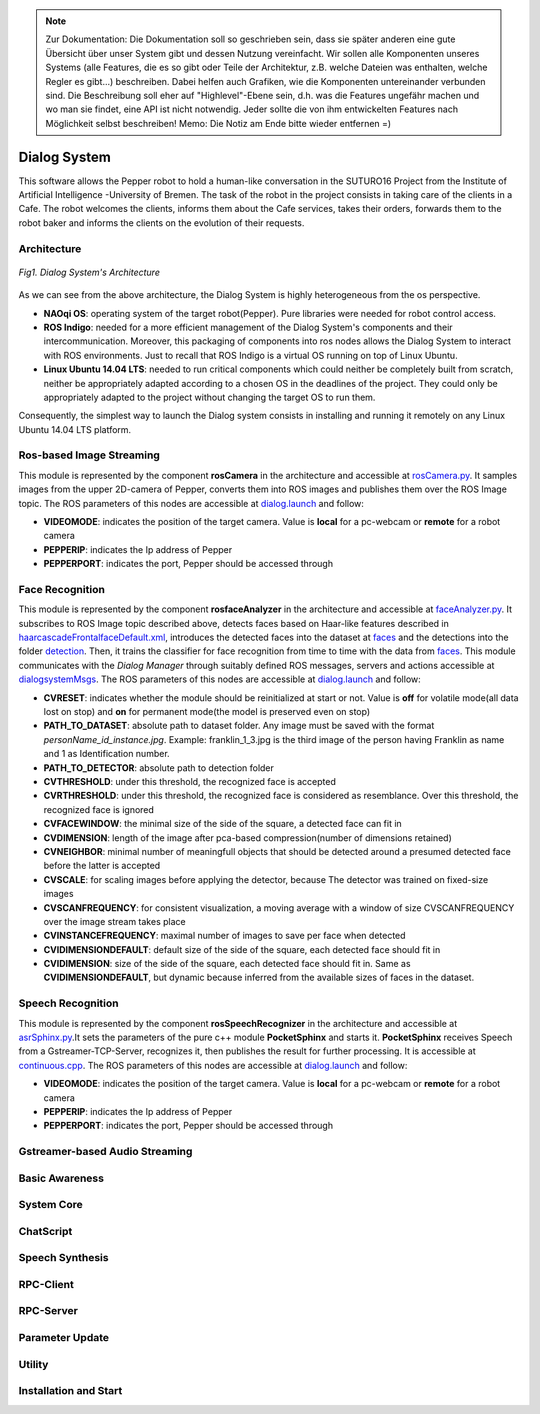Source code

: .. note:: 
    Zur Dokumentation: Die Dokumentation soll so geschrieben sein, dass sie später anderen eine gute Übersicht über unser System gibt und dessen Nutzung vereinfacht. Wir sollen alle Komponenten unseres Systems (alle Features, die es so gibt oder Teile der Architektur, z.B. welche Dateien was enthalten, welche Regler es gibt...) beschreiben. Dabei helfen auch Grafiken, wie die Komponenten untereinander verbunden sind. Die Beschreibung soll eher auf "Highlevel"-Ebene sein, d.h. was die Features ungefähr machen und wo man sie findet, eine API ist nicht notwendig. Jeder sollte die von ihm entwickelten Features nach Möglichkeit selbst beschreiben!
    Memo: Die Notiz am Ende bitte wieder entfernen =)

=============
Dialog System
=============

This software allows the Pepper robot to hold a human-like conversation in the SUTURO16 Project from the Institute of Artificial Intelligence -University of Bremen.
The task of the robot in the project consists in taking care of the clients in a Cafe. The robot welcomes the clients, informs them about the Cafe services, takes their orders, forwards them to the robot baker and informs the clients on the evolution of their requests. 



Architecture
----------

.. figure:: SDSarchitecture.png  
    :alt: Dialog System's Overview
    :scale: 50%
    :align: center
    
    *Fig1. Dialog System's Architecture*

As we can see from the above architecture, the Dialog System is highly heterogeneous from the os perspective. 

- **NAOqi OS**: operating system of the target robot(Pepper). Pure libraries were needed for robot control access.
- **ROS Indigo**: needed for a more efficient management of the Dialog System's components and their intercommunication. Moreover, this packaging of components into ros nodes allows the Dialog System to interact with ROS environments. Just to recall that ROS Indigo is a virtual OS running on top of Linux Ubuntu.
- **Linux Ubuntu 14.04 LTS**: needed to run critical components which could neither be completely built from scratch, neither be appropriately adapted according to a chosen OS in the deadlines of the project. They could only be appropriately adapted to the project without changing the target OS to run them.

Consequently, the simplest way to launch the Dialog system consists in installing and running it remotely on any Linux Ubuntu 14.04 LTS platform.

Ros-based Image Streaming
----------

This module is represented by the component **rosCamera** in the architecture and accessible at rosCamera.py_. It samples images from the upper 2D-camera of Pepper, converts them into ROS images  and publishes them over  the ROS Image topic. The ROS parameters of this nodes are accessible at dialog.launch_ and follow:

- **VIDEOMODE**: indicates the position of the target camera. Value is **local** for a pc-webcam or **remote** for a robot camera
- **PEPPERIP**: indicates the Ip address of Pepper
- **PEPPERPORT**: indicates the port, Pepper should be accessed through

.. _rosCamera.py: https://github.com/suturo16/pepper-dialog/blob/master/dialogsystem/nodes/rosCamera.py

.. _dialog.launch: https://github.com/suturo16/pepper-dialog/blob/master/dialogsystem/launch/dialog.launch



Face Recognition
----------

This module is represented by the component **rosfaceAnalyzer** in the architecture and accessible at faceAnalyzer.py_. It subscribes to ROS Image topic described above, detects faces based on Haar-like features described in haarcascadeFrontalfaceDefault.xml_, introduces the detected faces into the dataset at faces_ and the detections into the folder detection_. Then, it trains the classifier for face recognition  from time to time with the data from faces_. This module communicates with the *Dialog Manager* through suitably defined ROS messages, servers and actions accessible at dialogsystemMsgs_. The ROS parameters of this nodes are accessible at dialog.launch_ and follow:

- **CVRESET**: indicates whether the module should be reinitialized at start or not. Value is **off** for volatile mode(all data lost on stop) and **on** for permanent mode(the model is preserved even on stop)
- **PATH_TO_DATASET**: absolute path to dataset folder. Any image must be saved with the format *personName_id_instance.jpg*. Example: franklin_1_3.jpg is the third image of the person having Franklin as name and 1 as Identification number.
- **PATH_TO_DETECTOR**: absolute path to detection folder
- **CVTHRESHOLD**: under this threshold, the recognized face is accepted
- **CVRTHRESHOLD**: under this threshold, the recognized face is considered as resemblance. Over this threshold, the recognized face is ignored
- **CVFACEWINDOW**: the minimal size of the side of the square, a detected face can fit in
- **CVDIMENSION**:  length of the image after pca-based compression(number of dimensions retained)
- **CVNEIGHBOR**: minimal number of meaningfull objects that should be detected around a presumed detected face before the latter is accepted
- **CVSCALE**: for scaling images before applying the detector, because The detector was trained on fixed-size images
- **CVSCANFREQUENCY**: for consistent visualization, a moving average with a window of size CVSCANFREQUENCY over the image stream takes place
- **CVINSTANCEFREQUENCY**: maximal number of images to save per face when detected
- **CVIDIMENSIONDEFAULT**: default size of the side of the square, each detected face should fit in
- **CVIDIMENSION**: size of the side of the square, each detected face should fit in. Same as **CVIDIMENSIONDEFAULT**, but dynamic because inferred from the available sizes of faces in the dataset.

.. _faceAnalyzer.py: https://github.com/suturo16/pepper-dialog/blob/master/dialogsystem/nodes/faceAnalyzer.py

.. _haarcascadeFrontalfaceDefault.xml: https://github.com/suturo16/pepper-dialog/tree/master/dialogsystem/data/facerecognition

.. _faces: https://github.com/suturo16/pepper-dialog/tree/master/dialogsystem/data/facerecognition

.. _detection: https://github.com/suturo16/pepper-dialog/tree/master/dialogsystem/data/facerecognition

.. _dialogsystemMsgs: https://github.com/suturo16/pepper-dialog/tree/master/dialogsystem_msgs


Speech Recognition
----------


This module is represented by the component **rosSpeechRecognizer** in the architecture and accessible at asrSphinx.py_.It sets the parameters of the pure c++ module **PocketSphinx** and starts it. **PocketSphinx** receives Speech from a Gstreamer-TCP-Server, recognizes it, then publishes the result for further processing. It is accessible at continuous.cpp_.  The ROS parameters of this nodes are accessible at dialog.launch_ and follow:

- **VIDEOMODE**: indicates the position of the target camera. Value is **local** for a pc-webcam or **remote** for a robot camera
- **PEPPERIP**: indicates the Ip address of Pepper
- **PEPPERPORT**: indicates the port, Pepper should be accessed through

.. _asrSphinx.py: https://github.com/suturo16/pepper-dialog/blob/master/dialogsystem/nodes/asr_sphinx.py

.. _continuous.cpp: https://github.com/suturo16/pepper-dialog/blob/master/dialogsystem/CMU/cnodes/continuous.cpp    


Gstreamer-based Audio Streaming
----------

Basic Awareness
----------

System Core
----------

ChatScript
----------

Speech Synthesis
----------

RPC-Client
----------

RPC-Server
----------

Parameter Update
----------

Utility
----------



Installation and Start
----------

------------------------------

▶ TRY IT:
Only the lines containing the word "Streaming" should be returned from the data above.

▶ RESPONSE TO THE TASK:
Ros-based Image Streaming
Gstreamer-based Audio Streaming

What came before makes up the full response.